Briceida Hernández, 18, a parishioner at Our Lady of Guadalupe Parish in Austin has been involved with Pastoral Juvenil for about a year. She enjoys being around other young people who like to have fun while learning about and growing in their faith.
“Young people are a lot alike,” she said. “We ask a lot of questions and want to know why things are done a certain way or why the church teaches certain things. I feel this is when I really started living my faith.”
Hernández said the institute motivated and encouraged the group to grow in faith as well as teaching them how to reach out to others.
Gloria Sánchez, a parishioner at Cristo Rey Parish in Austin, became involved after attending an Easter retreat last year. She learned young people need tools to grow in faith and what it really means to be Catholic.
She said those tools are needed because it can be difficult to live their faith, especially due to peer pressure.
“It’s about ‘what will they say,’” she said. “Many people ask why you’re not perfect if you’re so involved.”
Hernández said she even experienced conflict within her family about her involvement in so many church activities.

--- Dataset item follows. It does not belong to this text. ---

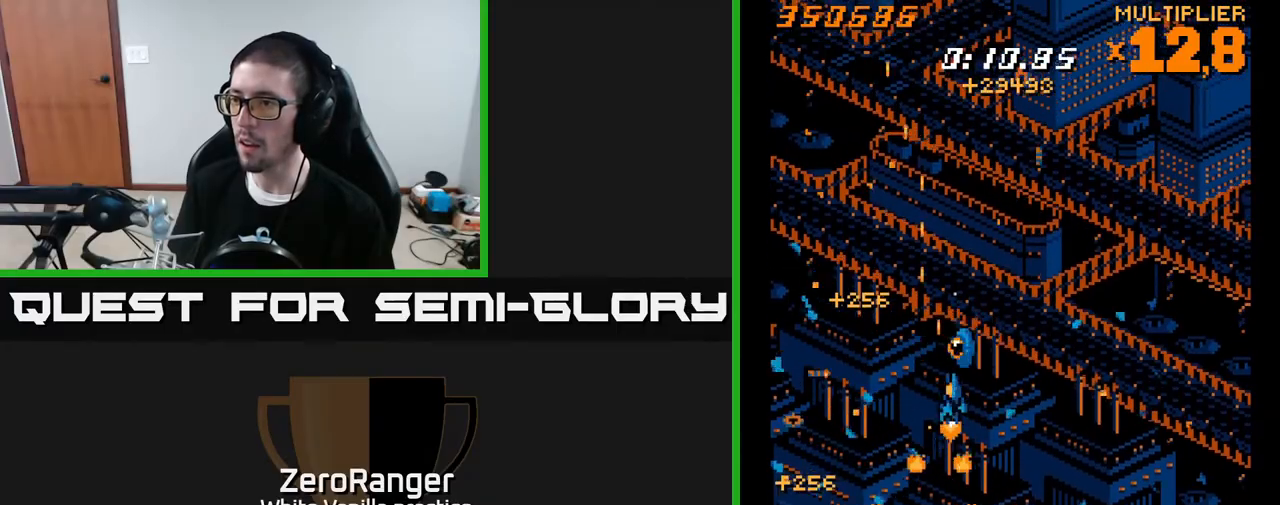
{"buttons": ["A", "DPAD_UP"], "right_stick": "center", "events": [[117, "DPAD_DOWN", "down"], [283, "A", "down"], [333, "DPAD_RIGHT", "up"], [333, "X", "up"], [383, "DPAD_DOWN", "up"], [417, "DPAD_UP", "down"]]}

“If you let it, that can affect you,” she said. “You have to really think about why you are doing this.”
Lázaro Garduño, a parishioner at Sacred Heart Parish in Austin, said some of his friends teased him about wanting to be a priest and they slowly grew apart.
“They don’t invite me to parties any more –– only when I’m the designated driver,” he said with a laugh.
That teasing, however, planted a seed. Garduño is praying about and discerning his call to the priesthood.
Garduño, who has been involved with the group for a couple of years, thought he had a reasonably strong faith foundation.
“I learned we need to strengthen ourselves and discern how we want to serve others and our parish and beyond,” Garduño said. “It really encouraged me to educate myself and others.”
He also learned the importance of being in relation with others and to not be afraid of evangelizing others.
He said young adults also have a responsibility to educate themselves so they can educate others.
“I have trouble reading and writing,” Garduño said. “But the reality is we need to prepare ourselves because that responsibility is right around the corner.”
Victor Estrada, a parishioner at Our Lady of Guadalupe Parish in Austin, has been involved with the group for about four years and first got involved at the parish level after being invited to Mass by someone at a dance.
“I ignored him,” Estrada said. “I hadn’t been to Mass in seven years. I always used work as an excuse.”
At another dance he got asked again. This time, he accepted the invitation to Mass and the various parish groups.
“The first time I attended Pastoral Juvenil, I stayed,” he said. “I received a good welcome and felt very special.”
Estrada said he was very timid at first, but slowly he started participating and soon he was taking on leadership roles.
“I started feeling alive,” he said. I started to be a real Catholic Christian.”
The more he learned, the more he wanted to learn. This was his second time attending the institute.
“Leaders study a lot and sacrifice a lot,” he said. “It demands a lot, but it strengthens me. We are the not the structure of the church. But we have to be church. The challenge is to take it to the ends of the world.”
Estrada said young adults are at the stage in life when they have a lot of anxieties and questions. If those questions are not answered, they will leave the church and find answers elsewhere or stop looking.
“Católico ignorante, seguro Protestante” or “ignorant Catholic, for sure a Protestant” is the refrain several of in the group responded in unison.
“If you don’t know how to respond when others ask you about your faith, it’s easy to falter,” Estrada said. “This is why we need to help each other by learning and bringing what we know to others.”